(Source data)
= Beginning of Section =

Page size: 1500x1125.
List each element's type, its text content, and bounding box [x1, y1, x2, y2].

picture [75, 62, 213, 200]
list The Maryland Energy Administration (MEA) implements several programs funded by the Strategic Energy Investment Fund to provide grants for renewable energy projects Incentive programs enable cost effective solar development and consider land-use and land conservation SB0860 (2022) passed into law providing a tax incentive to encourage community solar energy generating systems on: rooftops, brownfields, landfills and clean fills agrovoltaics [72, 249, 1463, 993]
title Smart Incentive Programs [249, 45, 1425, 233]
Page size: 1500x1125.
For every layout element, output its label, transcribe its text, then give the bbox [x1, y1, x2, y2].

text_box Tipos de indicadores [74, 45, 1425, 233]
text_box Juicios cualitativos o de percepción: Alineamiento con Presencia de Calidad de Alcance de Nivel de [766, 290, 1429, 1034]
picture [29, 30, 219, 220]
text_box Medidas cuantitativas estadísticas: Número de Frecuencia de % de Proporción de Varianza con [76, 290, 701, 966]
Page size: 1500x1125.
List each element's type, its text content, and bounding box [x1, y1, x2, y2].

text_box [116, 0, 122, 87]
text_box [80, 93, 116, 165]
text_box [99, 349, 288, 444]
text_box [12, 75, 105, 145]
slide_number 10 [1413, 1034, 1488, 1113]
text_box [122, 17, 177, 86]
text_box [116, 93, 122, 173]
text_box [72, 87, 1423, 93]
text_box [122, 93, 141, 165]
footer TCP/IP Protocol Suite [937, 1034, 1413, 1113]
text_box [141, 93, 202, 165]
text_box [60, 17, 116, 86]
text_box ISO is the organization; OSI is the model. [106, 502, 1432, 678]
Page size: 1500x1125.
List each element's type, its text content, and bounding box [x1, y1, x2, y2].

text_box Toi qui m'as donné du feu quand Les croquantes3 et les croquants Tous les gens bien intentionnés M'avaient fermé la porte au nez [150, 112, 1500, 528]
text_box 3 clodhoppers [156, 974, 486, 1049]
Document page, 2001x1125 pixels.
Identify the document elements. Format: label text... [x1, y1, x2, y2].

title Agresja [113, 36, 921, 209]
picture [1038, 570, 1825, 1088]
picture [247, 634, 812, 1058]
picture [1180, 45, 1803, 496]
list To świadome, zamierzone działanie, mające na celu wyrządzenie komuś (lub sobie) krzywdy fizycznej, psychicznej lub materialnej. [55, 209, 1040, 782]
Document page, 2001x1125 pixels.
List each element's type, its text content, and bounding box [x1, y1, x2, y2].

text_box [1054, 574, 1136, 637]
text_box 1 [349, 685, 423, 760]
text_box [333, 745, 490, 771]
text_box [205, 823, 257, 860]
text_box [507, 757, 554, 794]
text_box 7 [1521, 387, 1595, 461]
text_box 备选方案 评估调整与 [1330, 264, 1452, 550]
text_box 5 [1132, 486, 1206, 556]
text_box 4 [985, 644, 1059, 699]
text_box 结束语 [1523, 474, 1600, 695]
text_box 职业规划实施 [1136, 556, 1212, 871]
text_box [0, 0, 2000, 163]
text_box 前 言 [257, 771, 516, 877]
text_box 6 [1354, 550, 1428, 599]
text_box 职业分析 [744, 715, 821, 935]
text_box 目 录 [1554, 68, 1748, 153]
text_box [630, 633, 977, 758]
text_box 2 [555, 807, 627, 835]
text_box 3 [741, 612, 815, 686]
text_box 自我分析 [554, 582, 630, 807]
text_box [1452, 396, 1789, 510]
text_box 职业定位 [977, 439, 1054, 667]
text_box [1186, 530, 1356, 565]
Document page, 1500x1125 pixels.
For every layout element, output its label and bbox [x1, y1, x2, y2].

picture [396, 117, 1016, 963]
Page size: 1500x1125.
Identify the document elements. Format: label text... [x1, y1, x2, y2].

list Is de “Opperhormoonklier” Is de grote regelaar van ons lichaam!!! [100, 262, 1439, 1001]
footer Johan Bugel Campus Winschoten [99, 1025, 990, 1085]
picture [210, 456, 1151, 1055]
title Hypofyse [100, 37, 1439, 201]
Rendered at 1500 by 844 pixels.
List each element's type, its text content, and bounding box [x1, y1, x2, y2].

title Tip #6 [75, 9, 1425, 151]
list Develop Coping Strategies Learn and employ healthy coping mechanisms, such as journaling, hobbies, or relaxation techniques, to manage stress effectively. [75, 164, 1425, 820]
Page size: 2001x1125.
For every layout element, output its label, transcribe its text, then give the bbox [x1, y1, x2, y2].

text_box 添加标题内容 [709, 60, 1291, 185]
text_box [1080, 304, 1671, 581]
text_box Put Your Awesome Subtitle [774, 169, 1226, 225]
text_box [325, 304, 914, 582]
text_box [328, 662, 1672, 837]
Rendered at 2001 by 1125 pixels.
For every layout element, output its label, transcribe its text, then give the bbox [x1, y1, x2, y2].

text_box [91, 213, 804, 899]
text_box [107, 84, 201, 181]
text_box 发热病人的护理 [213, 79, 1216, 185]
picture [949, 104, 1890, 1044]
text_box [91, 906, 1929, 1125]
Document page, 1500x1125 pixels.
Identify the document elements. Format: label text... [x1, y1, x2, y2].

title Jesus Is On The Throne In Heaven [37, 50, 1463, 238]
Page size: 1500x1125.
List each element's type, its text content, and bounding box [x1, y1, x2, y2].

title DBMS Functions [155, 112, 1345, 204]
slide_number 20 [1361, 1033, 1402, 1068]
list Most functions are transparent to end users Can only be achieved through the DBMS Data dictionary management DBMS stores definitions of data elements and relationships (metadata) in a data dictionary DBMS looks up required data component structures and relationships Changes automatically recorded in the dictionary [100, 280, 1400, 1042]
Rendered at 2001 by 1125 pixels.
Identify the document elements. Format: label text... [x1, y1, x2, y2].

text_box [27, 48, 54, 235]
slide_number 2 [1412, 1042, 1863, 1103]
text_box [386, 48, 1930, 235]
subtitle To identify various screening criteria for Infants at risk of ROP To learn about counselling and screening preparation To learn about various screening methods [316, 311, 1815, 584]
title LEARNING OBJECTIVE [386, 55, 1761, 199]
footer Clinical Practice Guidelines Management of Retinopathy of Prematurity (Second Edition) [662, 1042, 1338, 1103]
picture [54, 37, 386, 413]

= End of Section =

# [What the exercise asks]
All records above are to be returned exactly as given.

# [Reply to the task]
Page size: 1500x1125.
List each element's type, its text content, and bounding box [x1, y1, x2, y2].

picture [75, 62, 213, 200]
list The Maryland Energy Administration (MEA) implements several programs funded by the Strategic Energy Investment Fund to provide grants for renewable energy projects Incentive programs enable cost effective solar development and consider land-use and land conservation SB0860 (2022) passed into law providing a tax incentive to encourage community solar energy generating systems on: rooftops, brownfields, landfills and clean fills agrovoltaics [72, 249, 1463, 993]
title Smart Incentive Programs [249, 45, 1425, 233]
Page size: 1500x1125.
For every layout element, output its label, transcribe its text, then give the bbox [x1, y1, x2, y2].

text_box Tipos de indicadores [74, 45, 1425, 233]
text_box Juicios cualitativos o de percepción: Alineamiento con Presencia de Calidad de Alcance de Nivel de [766, 290, 1429, 1034]
picture [29, 30, 219, 220]
text_box Medidas cuantitativas estadísticas: Número de Frecuencia de % de Proporción de Varianza con [76, 290, 701, 966]
Page size: 1500x1125.
List each element's type, its text content, and bounding box [x1, y1, x2, y2].

text_box [116, 0, 122, 87]
text_box [80, 93, 116, 165]
text_box [99, 349, 288, 444]
text_box [12, 75, 105, 145]
slide_number 10 [1413, 1034, 1488, 1113]
text_box [122, 17, 177, 86]
text_box [116, 93, 122, 173]
text_box [72, 87, 1423, 93]
text_box [122, 93, 141, 165]
footer TCP/IP Protocol Suite [937, 1034, 1413, 1113]
text_box [141, 93, 202, 165]
text_box [60, 17, 116, 86]
text_box ISO is the organization; OSI is the model. [106, 502, 1432, 678]
Page size: 1500x1125.
List each element's type, its text content, and bounding box [x1, y1, x2, y2].

text_box Toi qui m'as donné du feu quand Les croquantes3 et les croquants Tous les gens bien intentionnés M'avaient fermé la porte au nez [150, 112, 1500, 528]
text_box 3 clodhoppers [156, 974, 486, 1049]
Document page, 2001x1125 pixels.
Identify the document elements. Format: label text... [x1, y1, x2, y2].

title Agresja [113, 36, 921, 209]
picture [1038, 570, 1825, 1088]
picture [247, 634, 812, 1058]
picture [1180, 45, 1803, 496]
list To świadome, zamierzone działanie, mające na celu wyrządzenie komuś (lub sobie) krzywdy fizycznej, psychicznej lub materialnej. [55, 209, 1040, 782]
Document page, 2001x1125 pixels.
List each element's type, its text content, and bounding box [x1, y1, x2, y2].

text_box [1054, 574, 1136, 637]
text_box 1 [349, 685, 423, 760]
text_box [333, 745, 490, 771]
text_box [205, 823, 257, 860]
text_box [507, 757, 554, 794]
text_box 7 [1521, 387, 1595, 461]
text_box 备选方案 评估调整与 [1330, 264, 1452, 550]
text_box 5 [1132, 486, 1206, 556]
text_box 4 [985, 644, 1059, 699]
text_box 结束语 [1523, 474, 1600, 695]
text_box 职业规划实施 [1136, 556, 1212, 871]
text_box [0, 0, 2000, 163]
text_box 前 言 [257, 771, 516, 877]
text_box 6 [1354, 550, 1428, 599]
text_box 职业分析 [744, 715, 821, 935]
text_box 目 录 [1554, 68, 1748, 153]
text_box [630, 633, 977, 758]
text_box 2 [555, 807, 627, 835]
text_box 3 [741, 612, 815, 686]
text_box 自我分析 [554, 582, 630, 807]
text_box [1452, 396, 1789, 510]
text_box 职业定位 [977, 439, 1054, 667]
text_box [1186, 530, 1356, 565]
Document page, 1500x1125 pixels.
For every layout element, output its label and bbox [x1, y1, x2, y2].

picture [396, 117, 1016, 963]
Page size: 1500x1125.
Identify the document elements. Format: label text... [x1, y1, x2, y2].

list Is de “Opperhormoonklier” Is de grote regelaar van ons lichaam!!! [100, 262, 1439, 1001]
footer Johan Bugel Campus Winschoten [99, 1025, 990, 1085]
picture [210, 456, 1151, 1055]
title Hypofyse [100, 37, 1439, 201]
Rendered at 1500 by 844 pixels.
List each element's type, its text content, and bounding box [x1, y1, x2, y2].

title Tip #6 [75, 9, 1425, 151]
list Develop Coping Strategies Learn and employ healthy coping mechanisms, such as journaling, hobbies, or relaxation techniques, to manage stress effectively. [75, 164, 1425, 820]
Page size: 2001x1125.
For every layout element, output its label, transcribe its text, then give the bbox [x1, y1, x2, y2].

text_box 添加标题内容 [709, 60, 1291, 185]
text_box [1080, 304, 1671, 581]
text_box Put Your Awesome Subtitle [774, 169, 1226, 225]
text_box [325, 304, 914, 582]
text_box [328, 662, 1672, 837]
Rendered at 2001 by 1125 pixels.
For every layout element, output its label, transcribe its text, then give the bbox [x1, y1, x2, y2].

text_box [91, 213, 804, 899]
text_box [107, 84, 201, 181]
text_box 发热病人的护理 [213, 79, 1216, 185]
picture [949, 104, 1890, 1044]
text_box [91, 906, 1929, 1125]
Document page, 1500x1125 pixels.
Identify the document elements. Format: label text... [x1, y1, x2, y2].

title Jesus Is On The Throne In Heaven [37, 50, 1463, 238]
Page size: 1500x1125.
List each element's type, its text content, and bounding box [x1, y1, x2, y2].

title DBMS Functions [155, 112, 1345, 204]
slide_number 20 [1361, 1033, 1402, 1068]
list Most functions are transparent to end users Can only be achieved through the DBMS Data dictionary management DBMS stores definitions of data elements and relationships (metadata) in a data dictionary DBMS looks up required data component structures and relationships Changes automatically recorded in the dictionary [100, 280, 1400, 1042]
Rendered at 2001 by 1125 pixels.
Identify the document elements. Format: label text... [x1, y1, x2, y2].

text_box [27, 48, 54, 235]
slide_number 2 [1412, 1042, 1863, 1103]
text_box [386, 48, 1930, 235]
subtitle To identify various screening criteria for Infants at risk of ROP To learn about counselling and screening preparation To learn about various screening methods [316, 311, 1815, 584]
title LEARNING OBJECTIVE [386, 55, 1761, 199]
footer Clinical Practice Guidelines Management of Retinopathy of Prematurity (Second Edition) [662, 1042, 1338, 1103]
picture [54, 37, 386, 413]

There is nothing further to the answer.